I still remember hearing while I played as a child on my street the anguished cries that floated from a window on my boyhood street. They were the screams from a woman dying from cancer who couldn't afford morphine to ease her passage from this life.
No one in our community was safe from poor health, sickness and disease. In our home, TB came for my oldest sister Marion who was the apple of my dad's eye. It is why her sickness and his inability to pay for her medicine or the best care broke his heart.
Tuberculosis tortured my sister and left her an invalid that had to be restrained with ropes tied to her bed. My parents did everything in their power to keep Marion alive and comfortable but they just didn't have the dosh to get her to the best clinics, doctors or medicines. Instead she wasted away before our eyes until my mother could no longer handle her care and she was dispatched to our Work House infirmary where she died 87 years ago.

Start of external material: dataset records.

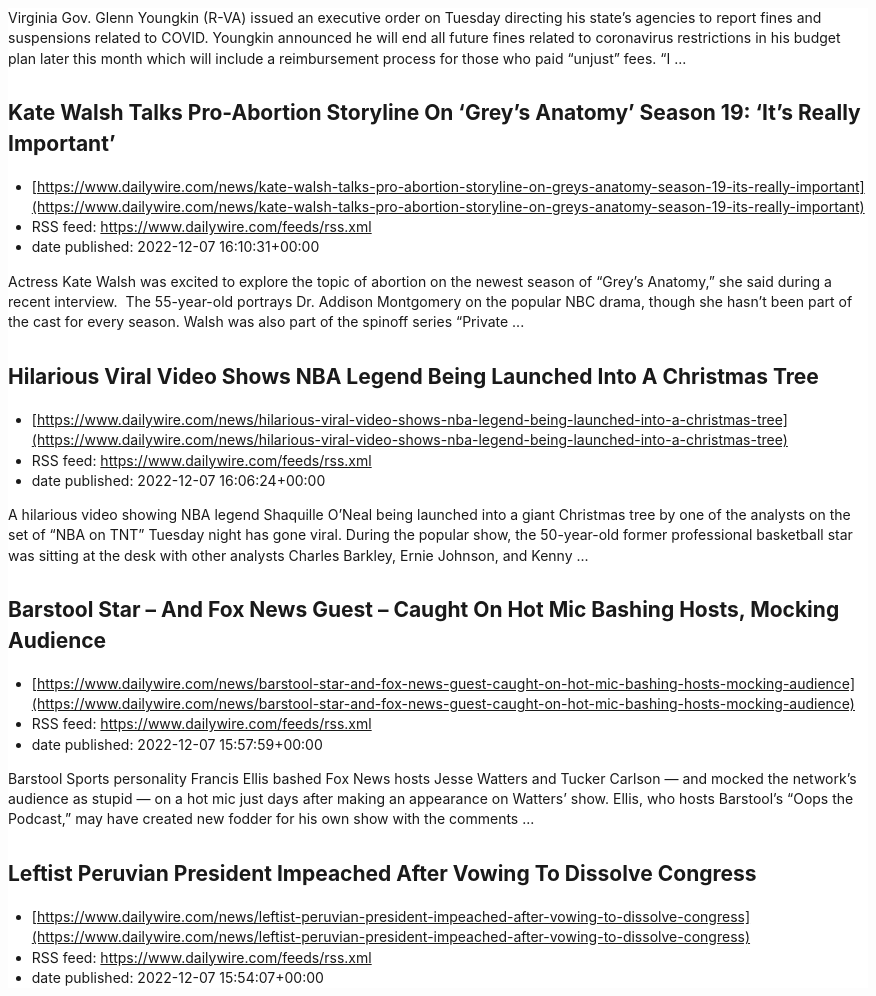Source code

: Virginia Gov. Glenn Youngkin (R-VA) issued an executive order on Tuesday directing his state&#8217;s agencies to report fines and suspensions related to COVID. Youngkin announced he will end all future fines related to coronavirus restrictions in his budget plan later this month which will include a reimbursement process for those who paid &#8220;unjust&#8221; fees. “I ...

## Kate Walsh Talks Pro-Abortion Storyline On ‘Grey’s Anatomy’ Season 19: ‘It’s Really Important’
 - [https://www.dailywire.com/news/kate-walsh-talks-pro-abortion-storyline-on-greys-anatomy-season-19-its-really-important](https://www.dailywire.com/news/kate-walsh-talks-pro-abortion-storyline-on-greys-anatomy-season-19-its-really-important)
 - RSS feed: https://www.dailywire.com/feeds/rss.xml
 - date published: 2022-12-07 16:10:31+00:00

Actress Kate Walsh was excited to explore the topic of abortion on the newest season of “Grey’s Anatomy,” she said during a recent interview.  The 55-year-old portrays Dr. Addison Montgomery on the popular NBC drama, though she hasn’t been part of the cast for every season. Walsh was also part of the spinoff series “Private ...

## Hilarious Viral Video Shows NBA Legend Being Launched Into A Christmas Tree
 - [https://www.dailywire.com/news/hilarious-viral-video-shows-nba-legend-being-launched-into-a-christmas-tree](https://www.dailywire.com/news/hilarious-viral-video-shows-nba-legend-being-launched-into-a-christmas-tree)
 - RSS feed: https://www.dailywire.com/feeds/rss.xml
 - date published: 2022-12-07 16:06:24+00:00

A hilarious video showing NBA legend Shaquille O&#8217;Neal being launched into a giant Christmas tree by one of the analysts on the set of &#8220;NBA on TNT&#8221; Tuesday night has gone viral. During the popular show, the 50-year-old former professional basketball star was sitting at the desk with other analysts Charles Barkley, Ernie Johnson, and Kenny ...

## Barstool Star – And Fox News Guest – Caught On Hot Mic Bashing Hosts, Mocking Audience
 - [https://www.dailywire.com/news/barstool-star-and-fox-news-guest-caught-on-hot-mic-bashing-hosts-mocking-audience](https://www.dailywire.com/news/barstool-star-and-fox-news-guest-caught-on-hot-mic-bashing-hosts-mocking-audience)
 - RSS feed: https://www.dailywire.com/feeds/rss.xml
 - date published: 2022-12-07 15:57:59+00:00

Barstool Sports personality Francis Ellis bashed Fox News hosts Jesse Watters and Tucker Carlson — and mocked the network&#8217;s audience as stupid — on a hot mic just days after making an appearance on Watters&#8217; show. Ellis, who hosts Barstool&#8217;s &#8220;Oops the Podcast,&#8221; may have created new fodder for his own show with the comments ...

## Leftist Peruvian President Impeached After Vowing To Dissolve Congress
 - [https://www.dailywire.com/news/leftist-peruvian-president-impeached-after-vowing-to-dissolve-congress](https://www.dailywire.com/news/leftist-peruvian-president-impeached-after-vowing-to-dissolve-congress)
 - RSS feed: https://www.dailywire.com/feeds/rss.xml
 - date published: 2022-12-07 15:54:07+00:00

Mum and dad couldn't afford to bury their darling daughter so, like the rest of our country's indigent she was dumped nameless into a pauper's pit.
My family's story isn't unique; sadly, rampant poverty, and no health care were the norm for the Britain of my youth. That injustice galvanized my generation to become after the Second World War the tide that raised all boats.
It is why for me in 1945, after a long hard Great Depression and a savage and brutal war, at the age of 22 and still in the RAF I voted for the first time.
Election Day 1945 was one of the was of the proudest days in my life I felt that I was finally getting a chance to grab destiny by the shirt collar and that is why I voted for Labour and the creation of the NHS.
As I stand here today, my heart is with all of those people from my generation who didn't make it past childhood, didn't get an education, grow as individuals, marry, raise a family and enjoy the fruits of retirement because they died needlessly and too early in another era of austerity. But my heart is also with the people of the present, who, because of welfare cuts and austerity measures, are struggling once more to make ends meet, and whose futures I fear for.
Today, we must be vigilant, we must be vocal, we must demand that the NHS will always remain an institution for the people and by the people. We must never ever let the NHS free from our grasp because if we do your future will be my past. I am not a politician, a member of the elite or a financial guru, but my life is your history - and we should keep it that way. So say it loud and say it clear in this hall and across this country:
Mr. Cameron, keep your mitts off my NHS.